[Saved entries]
====================
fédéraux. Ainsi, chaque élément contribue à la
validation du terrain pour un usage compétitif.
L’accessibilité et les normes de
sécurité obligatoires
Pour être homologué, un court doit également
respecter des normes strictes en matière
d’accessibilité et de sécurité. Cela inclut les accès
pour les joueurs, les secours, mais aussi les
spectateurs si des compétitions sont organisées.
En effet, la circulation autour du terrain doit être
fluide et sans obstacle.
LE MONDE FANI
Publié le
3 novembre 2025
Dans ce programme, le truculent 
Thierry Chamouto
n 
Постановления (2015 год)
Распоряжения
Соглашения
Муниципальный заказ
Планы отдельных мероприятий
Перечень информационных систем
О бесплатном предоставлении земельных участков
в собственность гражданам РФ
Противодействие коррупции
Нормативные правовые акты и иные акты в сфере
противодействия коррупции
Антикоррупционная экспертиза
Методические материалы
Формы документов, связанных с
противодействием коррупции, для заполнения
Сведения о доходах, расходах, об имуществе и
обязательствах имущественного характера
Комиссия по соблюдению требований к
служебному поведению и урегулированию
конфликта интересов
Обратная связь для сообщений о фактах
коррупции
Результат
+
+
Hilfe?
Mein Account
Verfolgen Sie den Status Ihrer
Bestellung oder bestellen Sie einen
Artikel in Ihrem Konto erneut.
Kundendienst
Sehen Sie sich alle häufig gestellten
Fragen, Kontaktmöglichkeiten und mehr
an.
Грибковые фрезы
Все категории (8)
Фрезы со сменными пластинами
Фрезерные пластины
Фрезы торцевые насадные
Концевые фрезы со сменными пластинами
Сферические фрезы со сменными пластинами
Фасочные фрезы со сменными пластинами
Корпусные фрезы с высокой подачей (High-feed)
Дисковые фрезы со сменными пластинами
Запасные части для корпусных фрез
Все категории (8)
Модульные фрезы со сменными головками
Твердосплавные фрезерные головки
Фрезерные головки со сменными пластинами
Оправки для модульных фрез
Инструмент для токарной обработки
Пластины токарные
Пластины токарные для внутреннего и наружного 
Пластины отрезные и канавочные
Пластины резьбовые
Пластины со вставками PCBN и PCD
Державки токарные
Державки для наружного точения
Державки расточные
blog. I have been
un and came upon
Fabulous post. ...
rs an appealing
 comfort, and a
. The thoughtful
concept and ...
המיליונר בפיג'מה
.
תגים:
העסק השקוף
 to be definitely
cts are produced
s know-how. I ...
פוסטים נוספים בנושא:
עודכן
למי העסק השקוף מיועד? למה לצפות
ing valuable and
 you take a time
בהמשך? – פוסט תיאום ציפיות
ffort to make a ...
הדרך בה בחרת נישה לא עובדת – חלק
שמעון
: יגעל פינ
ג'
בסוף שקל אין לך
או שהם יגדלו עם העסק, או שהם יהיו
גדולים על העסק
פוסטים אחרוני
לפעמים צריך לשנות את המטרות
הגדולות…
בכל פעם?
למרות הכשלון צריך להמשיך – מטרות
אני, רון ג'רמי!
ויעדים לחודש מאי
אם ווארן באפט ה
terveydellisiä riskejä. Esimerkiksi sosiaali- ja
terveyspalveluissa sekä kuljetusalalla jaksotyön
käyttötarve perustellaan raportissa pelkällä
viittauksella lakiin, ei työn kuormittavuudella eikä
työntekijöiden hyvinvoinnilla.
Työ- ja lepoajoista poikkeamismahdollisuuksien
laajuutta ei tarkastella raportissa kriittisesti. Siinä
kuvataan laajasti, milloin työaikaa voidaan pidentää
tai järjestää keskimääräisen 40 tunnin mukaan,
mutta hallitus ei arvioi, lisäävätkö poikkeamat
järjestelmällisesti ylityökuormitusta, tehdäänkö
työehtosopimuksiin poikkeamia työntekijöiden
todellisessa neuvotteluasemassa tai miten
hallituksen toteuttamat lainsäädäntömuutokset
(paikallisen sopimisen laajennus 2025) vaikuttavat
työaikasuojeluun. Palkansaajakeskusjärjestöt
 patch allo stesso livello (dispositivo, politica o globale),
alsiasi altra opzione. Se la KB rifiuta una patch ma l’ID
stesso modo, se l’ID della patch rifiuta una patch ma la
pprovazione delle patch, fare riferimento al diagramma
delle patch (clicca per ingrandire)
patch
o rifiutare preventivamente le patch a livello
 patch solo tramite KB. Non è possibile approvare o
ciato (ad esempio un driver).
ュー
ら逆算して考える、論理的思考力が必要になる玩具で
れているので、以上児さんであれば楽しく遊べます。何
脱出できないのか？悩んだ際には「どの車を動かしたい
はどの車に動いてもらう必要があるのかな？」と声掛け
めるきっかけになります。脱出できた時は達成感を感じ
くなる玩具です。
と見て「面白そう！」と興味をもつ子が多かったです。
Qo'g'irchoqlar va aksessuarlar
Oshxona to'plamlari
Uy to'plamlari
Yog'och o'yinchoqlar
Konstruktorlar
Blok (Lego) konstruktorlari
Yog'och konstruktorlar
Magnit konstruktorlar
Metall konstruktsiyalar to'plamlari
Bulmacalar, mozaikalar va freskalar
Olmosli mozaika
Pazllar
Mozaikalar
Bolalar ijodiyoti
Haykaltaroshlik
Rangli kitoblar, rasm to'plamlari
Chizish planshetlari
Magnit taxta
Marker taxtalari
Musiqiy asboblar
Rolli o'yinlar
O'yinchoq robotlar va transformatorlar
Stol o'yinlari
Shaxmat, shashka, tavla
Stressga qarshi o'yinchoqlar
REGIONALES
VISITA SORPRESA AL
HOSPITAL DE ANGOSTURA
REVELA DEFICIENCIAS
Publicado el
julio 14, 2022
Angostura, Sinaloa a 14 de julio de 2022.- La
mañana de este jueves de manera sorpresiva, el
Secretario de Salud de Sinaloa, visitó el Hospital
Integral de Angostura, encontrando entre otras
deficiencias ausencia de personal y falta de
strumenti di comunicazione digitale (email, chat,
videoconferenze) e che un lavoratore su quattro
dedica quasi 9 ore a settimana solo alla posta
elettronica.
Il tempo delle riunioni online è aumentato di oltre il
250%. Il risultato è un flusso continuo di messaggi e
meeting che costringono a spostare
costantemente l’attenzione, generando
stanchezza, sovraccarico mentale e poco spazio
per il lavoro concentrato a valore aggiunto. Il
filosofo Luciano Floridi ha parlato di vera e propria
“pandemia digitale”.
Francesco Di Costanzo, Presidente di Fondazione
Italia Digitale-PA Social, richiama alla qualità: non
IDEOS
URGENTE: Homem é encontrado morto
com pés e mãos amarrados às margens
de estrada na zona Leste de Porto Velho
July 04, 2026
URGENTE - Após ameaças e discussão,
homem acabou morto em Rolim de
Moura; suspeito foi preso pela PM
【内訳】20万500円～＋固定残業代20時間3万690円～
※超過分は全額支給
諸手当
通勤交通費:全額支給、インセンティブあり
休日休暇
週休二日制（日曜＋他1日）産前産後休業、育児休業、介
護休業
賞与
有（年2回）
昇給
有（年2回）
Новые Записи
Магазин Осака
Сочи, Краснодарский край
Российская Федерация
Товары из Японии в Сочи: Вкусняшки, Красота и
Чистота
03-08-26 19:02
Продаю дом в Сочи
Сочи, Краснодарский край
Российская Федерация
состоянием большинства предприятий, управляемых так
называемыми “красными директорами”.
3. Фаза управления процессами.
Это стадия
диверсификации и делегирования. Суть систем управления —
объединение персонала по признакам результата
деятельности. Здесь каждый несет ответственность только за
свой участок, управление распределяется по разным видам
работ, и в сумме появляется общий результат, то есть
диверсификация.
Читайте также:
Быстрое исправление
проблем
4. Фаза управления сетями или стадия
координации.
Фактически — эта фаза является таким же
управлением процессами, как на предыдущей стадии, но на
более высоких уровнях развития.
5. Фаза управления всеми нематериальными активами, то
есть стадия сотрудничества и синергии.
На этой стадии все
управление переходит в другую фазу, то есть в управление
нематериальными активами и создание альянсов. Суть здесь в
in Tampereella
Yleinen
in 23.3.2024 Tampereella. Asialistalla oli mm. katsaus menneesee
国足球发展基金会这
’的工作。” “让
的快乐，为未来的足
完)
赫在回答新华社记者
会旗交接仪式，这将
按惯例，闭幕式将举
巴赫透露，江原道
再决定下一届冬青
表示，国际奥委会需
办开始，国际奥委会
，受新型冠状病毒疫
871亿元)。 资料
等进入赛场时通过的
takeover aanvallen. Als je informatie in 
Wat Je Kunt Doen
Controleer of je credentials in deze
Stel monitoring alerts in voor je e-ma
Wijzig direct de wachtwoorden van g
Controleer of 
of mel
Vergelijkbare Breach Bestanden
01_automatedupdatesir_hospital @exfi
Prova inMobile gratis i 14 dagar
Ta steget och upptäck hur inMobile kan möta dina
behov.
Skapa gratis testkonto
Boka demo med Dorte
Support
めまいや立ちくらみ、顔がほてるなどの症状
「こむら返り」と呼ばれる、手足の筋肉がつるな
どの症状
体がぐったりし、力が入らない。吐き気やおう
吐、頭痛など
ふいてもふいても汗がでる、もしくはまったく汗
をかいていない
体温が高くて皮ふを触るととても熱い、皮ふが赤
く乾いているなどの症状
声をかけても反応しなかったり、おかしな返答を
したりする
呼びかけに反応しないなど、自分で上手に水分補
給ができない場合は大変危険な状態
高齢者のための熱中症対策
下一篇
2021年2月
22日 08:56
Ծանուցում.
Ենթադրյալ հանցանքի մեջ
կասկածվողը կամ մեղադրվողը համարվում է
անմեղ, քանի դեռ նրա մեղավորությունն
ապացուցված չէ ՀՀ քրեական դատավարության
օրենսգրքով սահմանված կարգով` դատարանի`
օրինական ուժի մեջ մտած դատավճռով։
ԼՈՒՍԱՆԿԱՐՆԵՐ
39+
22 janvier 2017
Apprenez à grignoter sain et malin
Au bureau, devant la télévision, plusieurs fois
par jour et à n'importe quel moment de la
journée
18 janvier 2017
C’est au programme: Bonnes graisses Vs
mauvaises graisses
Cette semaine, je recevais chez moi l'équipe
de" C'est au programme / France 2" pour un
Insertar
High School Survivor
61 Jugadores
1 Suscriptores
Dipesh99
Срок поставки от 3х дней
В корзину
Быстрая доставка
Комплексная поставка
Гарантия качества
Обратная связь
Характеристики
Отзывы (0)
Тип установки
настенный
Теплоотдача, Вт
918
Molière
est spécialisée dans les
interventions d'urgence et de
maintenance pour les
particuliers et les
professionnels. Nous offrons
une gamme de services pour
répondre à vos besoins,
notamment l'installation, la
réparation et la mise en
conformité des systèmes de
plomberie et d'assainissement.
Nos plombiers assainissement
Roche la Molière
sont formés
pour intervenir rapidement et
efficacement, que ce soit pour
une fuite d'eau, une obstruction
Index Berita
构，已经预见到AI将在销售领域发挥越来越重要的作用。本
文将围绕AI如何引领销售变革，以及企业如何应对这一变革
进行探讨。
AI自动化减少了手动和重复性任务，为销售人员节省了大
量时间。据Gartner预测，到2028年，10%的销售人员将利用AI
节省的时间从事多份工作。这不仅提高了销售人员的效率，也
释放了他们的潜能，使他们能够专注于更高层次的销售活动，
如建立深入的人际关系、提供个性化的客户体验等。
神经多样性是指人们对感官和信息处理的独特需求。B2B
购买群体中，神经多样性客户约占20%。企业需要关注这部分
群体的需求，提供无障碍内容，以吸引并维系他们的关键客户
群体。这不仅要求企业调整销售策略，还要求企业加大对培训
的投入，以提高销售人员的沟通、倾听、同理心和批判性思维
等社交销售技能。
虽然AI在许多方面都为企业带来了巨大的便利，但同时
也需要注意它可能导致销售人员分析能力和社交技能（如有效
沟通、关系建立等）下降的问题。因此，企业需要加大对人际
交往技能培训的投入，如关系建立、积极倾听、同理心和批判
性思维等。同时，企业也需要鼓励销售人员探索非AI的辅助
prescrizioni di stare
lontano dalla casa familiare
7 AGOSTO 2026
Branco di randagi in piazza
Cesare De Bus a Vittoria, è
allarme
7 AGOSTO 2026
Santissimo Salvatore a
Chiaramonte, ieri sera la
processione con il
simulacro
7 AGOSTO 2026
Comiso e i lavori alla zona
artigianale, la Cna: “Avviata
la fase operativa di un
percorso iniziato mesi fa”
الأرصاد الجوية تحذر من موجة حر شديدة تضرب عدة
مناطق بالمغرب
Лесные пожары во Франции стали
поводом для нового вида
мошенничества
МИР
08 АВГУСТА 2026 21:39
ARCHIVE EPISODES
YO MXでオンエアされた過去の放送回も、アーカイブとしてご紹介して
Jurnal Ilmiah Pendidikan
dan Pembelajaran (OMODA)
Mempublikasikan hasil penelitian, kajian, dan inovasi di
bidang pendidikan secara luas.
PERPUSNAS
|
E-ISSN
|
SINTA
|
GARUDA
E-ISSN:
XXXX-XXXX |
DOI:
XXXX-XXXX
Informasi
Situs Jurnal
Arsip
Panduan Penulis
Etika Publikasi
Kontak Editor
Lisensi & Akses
====================
HOW TO COMPLETE THIS TASK: Switch every "normes" to "règles" in the data, from its first line through the line containing "d’accessibilité et de", and reproduce those lines with nothing else altered.

SOLVED EXERCISE:
fédéraux. Ainsi, chaque élément contribue à la
validation du terrain pour un usage compétitif.
L’accessibilité et les règles de
sécurité obligatoires
Pour être homologué, un court doit également
respecter des règles strictes en matière
d’accessibilité et de sécurité. Cela inclut les accès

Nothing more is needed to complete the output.